A maioria conservadora da Suprema Corte concedeu “imunidade” a Trump contra processos criminais em 2024, abrindo agora a porta para o presidente remodelar o governo federal à sua própria imagem (Getty)

Em 2024, a mesma maioria conservadora concedeu a Trump imunidade geral de processo criminal por conduta relacionada com as suas funções “oficiais” no cargo, uma decisão que condenou o processo criminal contra o presidente.

Sotomayor disse que haveria “caos”, já que a última decisão expandiu o âmbito do poder presidencial e viu os juízes conservadores abraçarem “uma teoria imatura do poder executivo”.

“O resultado é um presidente com muito mais poder do que nunca. No entanto, esse poder não lhe é conferido pelo povo, pelo Congresso ou pela Constituição”, escreveu ela. “Ao conceder ao presidente esse poder irrestrito, o tribunal subverte precedentes, distorce a nossa história e elimina qualquer pretensão de modéstia judicial.”

ano passado, O juiz Jackson acusou os juízes conservadores da Suprema Corte de distorcer a lei em uma série de decisões para garantir que Trump “sempre vença”.

Falando na Dakota do Norte na quarta-feira, Trump disse que a decisão “devolve o poder ao presidente num momento em que ele realmente precisa dele”. (Getty)

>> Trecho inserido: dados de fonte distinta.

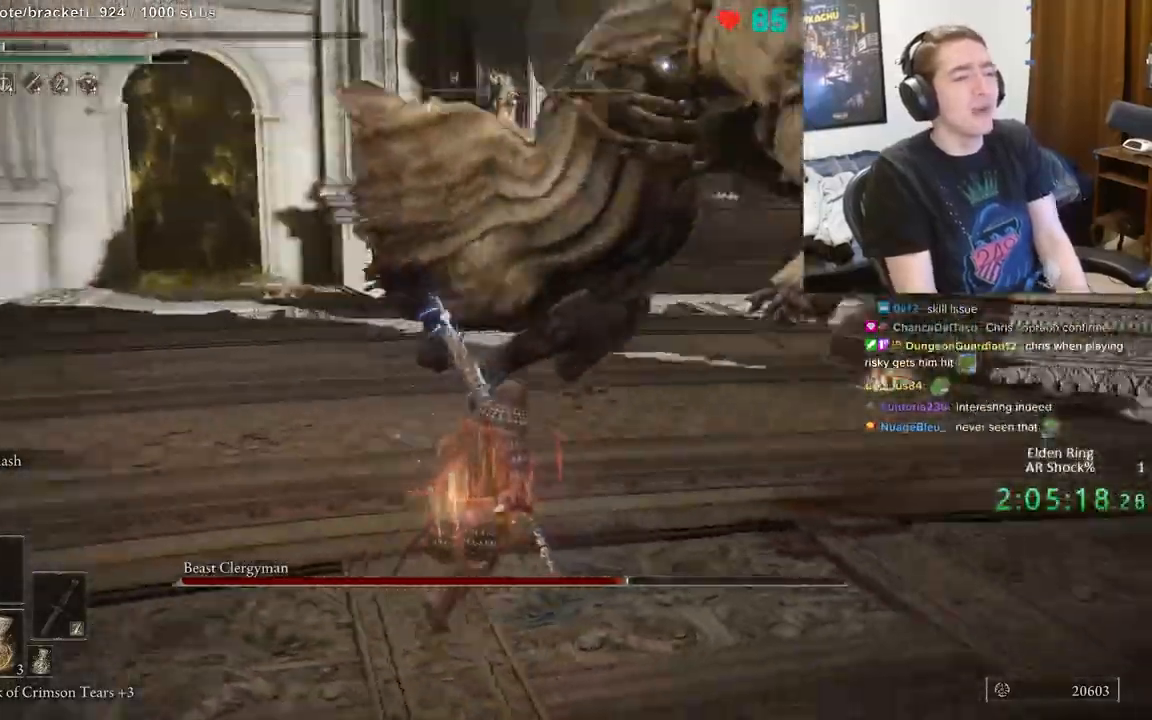
{"buttons": [], "left_stick": "up-left", "right_stick": "center", "events": [[300, "left_stick", "up-left"]]}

“Esta é a jurisprudência de Calvin Boal com uma reviravolta”, escreveu Jackson, referindo-se a um jogo nos quadrinhos calvin e hobbes. “Calvin Bol tem apenas uma regra: não existem regras definidas. Parece que temos duas: essa é a regra, e esta administração sempre vence.”

Falando na Dakota do Norte na quarta-feira, Trump disse que a decisão “devolve o poder ao presidente num momento em que ele realmente precisa dele”.

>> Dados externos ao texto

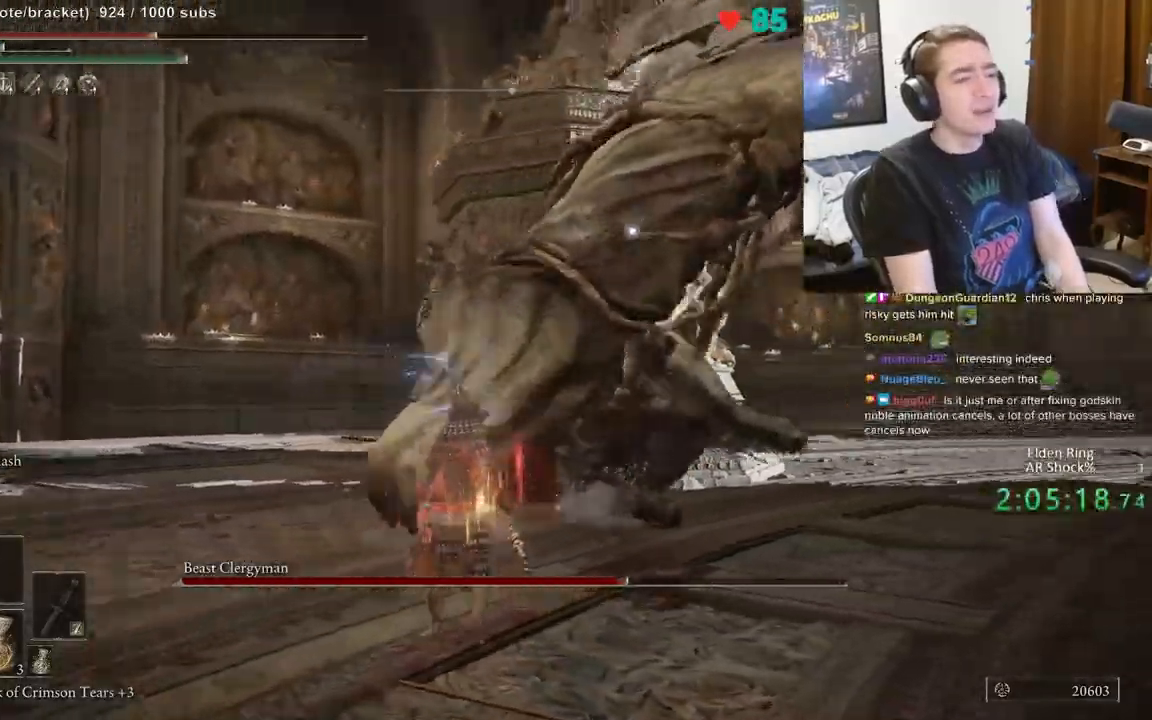
{"buttons": [], "left_stick": "up-left", "right_stick": "center", "events": []}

Ele também escreveu no Truth Social: “Esta decisão devolve um tremendo poder adicional ao presidente, a quem ele pertence”.

Slaughter, a comissária demitida da FTC que estava no centro do caso, disse que a decisão a deixou “triste pela América”.

“Estou muito preocupada que um futuro presidente, como o Presidente Trump, possa usar o tremendo poder executivo que o Supremo Tribunal acaba de lhe conceder para recompensar os seus amigos e punir os seus inimigos com impunidade”, disse ela. Diga à MS AGORA.

Alex Frazier, vice-presidente de defesa do grupo de reforma financeira de campanha First Issues, disse que a decisão “abre as comportas para mais decisões de governança baseadas nos caprichos e interesses próprios do presidente”.

“Esta decisão soma-se a uma tendência de décadas de presidentes Democratas e Republicanos consolidarem os poderes conferidos ao Congresso pela Constituição”, disse ela. “A Constituição enfatiza a separação de poderes para garantir que nenhum ramo do governo seja inocente ou irrepreensível. A decisão do tribunal… perturba esse equilíbrio em vez de o reafirmar, concentrando mais poder nas mãos do presidente.”